(Extracted records)
▼
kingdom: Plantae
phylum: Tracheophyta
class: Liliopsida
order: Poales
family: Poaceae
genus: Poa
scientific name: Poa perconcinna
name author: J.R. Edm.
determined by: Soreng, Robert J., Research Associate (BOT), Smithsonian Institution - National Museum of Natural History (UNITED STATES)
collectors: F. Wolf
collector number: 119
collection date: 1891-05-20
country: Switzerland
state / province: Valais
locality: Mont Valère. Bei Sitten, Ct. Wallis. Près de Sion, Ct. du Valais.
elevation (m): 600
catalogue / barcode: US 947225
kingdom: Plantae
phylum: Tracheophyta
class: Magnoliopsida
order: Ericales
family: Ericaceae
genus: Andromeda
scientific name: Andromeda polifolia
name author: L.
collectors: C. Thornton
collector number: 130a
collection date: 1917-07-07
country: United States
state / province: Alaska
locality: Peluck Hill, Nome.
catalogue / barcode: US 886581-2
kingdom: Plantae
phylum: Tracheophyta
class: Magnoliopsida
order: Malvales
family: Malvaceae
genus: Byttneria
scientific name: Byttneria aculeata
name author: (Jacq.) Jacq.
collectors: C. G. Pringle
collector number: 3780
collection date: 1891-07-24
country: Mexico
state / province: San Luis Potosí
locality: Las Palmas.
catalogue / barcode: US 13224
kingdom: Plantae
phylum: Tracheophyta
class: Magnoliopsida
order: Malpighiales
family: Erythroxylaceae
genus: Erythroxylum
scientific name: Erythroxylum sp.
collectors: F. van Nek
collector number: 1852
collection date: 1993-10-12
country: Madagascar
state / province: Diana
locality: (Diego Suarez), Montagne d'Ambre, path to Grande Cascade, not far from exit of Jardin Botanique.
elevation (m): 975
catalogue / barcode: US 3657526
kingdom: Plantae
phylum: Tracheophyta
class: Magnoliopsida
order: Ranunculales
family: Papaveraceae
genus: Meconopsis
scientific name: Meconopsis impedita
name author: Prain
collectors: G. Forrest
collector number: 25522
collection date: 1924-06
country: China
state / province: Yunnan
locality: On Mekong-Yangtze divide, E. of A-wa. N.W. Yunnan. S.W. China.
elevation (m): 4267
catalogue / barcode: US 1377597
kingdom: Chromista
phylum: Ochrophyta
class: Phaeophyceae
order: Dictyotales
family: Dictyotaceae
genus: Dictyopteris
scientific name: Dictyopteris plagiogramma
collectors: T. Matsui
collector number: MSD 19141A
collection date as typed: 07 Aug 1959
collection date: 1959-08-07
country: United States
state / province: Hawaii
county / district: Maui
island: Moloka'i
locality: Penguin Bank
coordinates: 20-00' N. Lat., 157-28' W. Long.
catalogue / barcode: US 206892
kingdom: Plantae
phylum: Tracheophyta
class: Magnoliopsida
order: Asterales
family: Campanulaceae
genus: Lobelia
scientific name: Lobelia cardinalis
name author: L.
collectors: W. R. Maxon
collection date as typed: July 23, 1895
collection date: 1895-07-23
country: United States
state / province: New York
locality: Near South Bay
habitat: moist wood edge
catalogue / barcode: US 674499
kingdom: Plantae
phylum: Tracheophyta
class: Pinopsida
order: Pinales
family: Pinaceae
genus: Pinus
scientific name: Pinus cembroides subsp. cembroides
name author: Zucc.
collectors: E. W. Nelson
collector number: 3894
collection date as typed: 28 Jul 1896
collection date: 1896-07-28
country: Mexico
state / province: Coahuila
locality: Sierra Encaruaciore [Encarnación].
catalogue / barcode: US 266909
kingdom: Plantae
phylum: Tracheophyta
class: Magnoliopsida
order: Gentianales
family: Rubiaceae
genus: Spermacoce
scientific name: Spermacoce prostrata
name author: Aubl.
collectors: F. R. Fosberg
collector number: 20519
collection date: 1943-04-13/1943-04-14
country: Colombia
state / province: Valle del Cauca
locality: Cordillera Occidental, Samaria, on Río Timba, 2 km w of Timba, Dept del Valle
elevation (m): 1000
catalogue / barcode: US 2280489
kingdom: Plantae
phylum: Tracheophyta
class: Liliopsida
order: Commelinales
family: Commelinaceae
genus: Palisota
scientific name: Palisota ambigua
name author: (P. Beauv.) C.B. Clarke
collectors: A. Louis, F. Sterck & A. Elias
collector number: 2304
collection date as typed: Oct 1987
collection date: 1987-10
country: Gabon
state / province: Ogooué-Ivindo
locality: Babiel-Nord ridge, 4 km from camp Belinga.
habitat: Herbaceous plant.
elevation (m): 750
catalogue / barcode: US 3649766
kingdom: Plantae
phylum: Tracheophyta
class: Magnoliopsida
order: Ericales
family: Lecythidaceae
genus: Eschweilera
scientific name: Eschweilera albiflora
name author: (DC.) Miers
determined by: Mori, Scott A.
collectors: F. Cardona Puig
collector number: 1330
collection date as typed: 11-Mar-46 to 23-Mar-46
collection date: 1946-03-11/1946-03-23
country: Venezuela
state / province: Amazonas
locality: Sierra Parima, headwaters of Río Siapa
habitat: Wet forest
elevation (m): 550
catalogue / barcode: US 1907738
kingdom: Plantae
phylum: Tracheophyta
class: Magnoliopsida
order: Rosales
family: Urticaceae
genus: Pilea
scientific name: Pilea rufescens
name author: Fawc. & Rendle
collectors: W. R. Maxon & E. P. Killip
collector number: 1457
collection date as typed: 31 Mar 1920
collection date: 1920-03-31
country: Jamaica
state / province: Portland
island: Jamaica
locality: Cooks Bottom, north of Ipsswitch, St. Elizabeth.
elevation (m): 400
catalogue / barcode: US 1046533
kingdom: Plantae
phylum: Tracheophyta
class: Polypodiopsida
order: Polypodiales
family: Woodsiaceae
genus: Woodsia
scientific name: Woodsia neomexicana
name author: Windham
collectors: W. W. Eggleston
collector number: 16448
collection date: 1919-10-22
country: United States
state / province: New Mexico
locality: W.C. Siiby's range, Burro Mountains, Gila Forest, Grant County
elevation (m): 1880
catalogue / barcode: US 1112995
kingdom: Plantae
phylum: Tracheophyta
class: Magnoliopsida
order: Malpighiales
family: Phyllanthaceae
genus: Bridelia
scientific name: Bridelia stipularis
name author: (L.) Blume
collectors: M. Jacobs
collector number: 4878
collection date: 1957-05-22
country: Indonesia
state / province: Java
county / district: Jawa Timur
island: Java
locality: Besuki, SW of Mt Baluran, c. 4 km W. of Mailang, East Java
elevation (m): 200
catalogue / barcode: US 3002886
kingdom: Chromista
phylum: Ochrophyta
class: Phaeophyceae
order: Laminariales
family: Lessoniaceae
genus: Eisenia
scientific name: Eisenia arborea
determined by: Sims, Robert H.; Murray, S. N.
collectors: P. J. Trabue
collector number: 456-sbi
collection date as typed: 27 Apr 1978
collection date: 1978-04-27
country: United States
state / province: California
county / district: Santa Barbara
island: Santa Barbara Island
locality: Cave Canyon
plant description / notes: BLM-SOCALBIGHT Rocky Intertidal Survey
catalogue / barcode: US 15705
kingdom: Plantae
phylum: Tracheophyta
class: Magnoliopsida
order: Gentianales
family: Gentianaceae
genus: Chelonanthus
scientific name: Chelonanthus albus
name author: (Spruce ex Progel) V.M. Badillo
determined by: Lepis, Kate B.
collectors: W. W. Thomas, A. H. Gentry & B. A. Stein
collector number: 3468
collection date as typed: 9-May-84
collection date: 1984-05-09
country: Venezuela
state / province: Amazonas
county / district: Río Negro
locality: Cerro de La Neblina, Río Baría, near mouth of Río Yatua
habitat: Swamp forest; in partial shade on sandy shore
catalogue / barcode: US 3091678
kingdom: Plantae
▲
— What you need to do —
Rewrite the material from its first line through the line with "collection date: 1917-07-07", changing "collectors" to "collected by" and keeping everything else the same. Give only those lines.

— Reply to the exercise —
kingdom: Plantae
phylum: Tracheophyta
class: Liliopsida
order: Poales
family: Poaceae
genus: Poa
scientific name: Poa perconcinna
name author: J.R. Edm.
determined by: Soreng, Robert J., Research Associate (BOT), Smithsonian Institution - National Museum of Natural History (UNITED STATES)
collected by: F. Wolf
collector number: 119
collection date: 1891-05-20
country: Switzerland
state / province: Valais
locality: Mont Valère. Bei Sitten, Ct. Wallis. Près de Sion, Ct. du Valais.
elevation (m): 600
catalogue / barcode: US 947225
kingdom: Plantae
phylum: Tracheophyta
class: Magnoliopsida
order: Ericales
family: Ericaceae
genus: Andromeda
scientific name: Andromeda polifolia
name author: L.
collected by: C. Thornton
collector number: 130a
collection date: 1917-07-07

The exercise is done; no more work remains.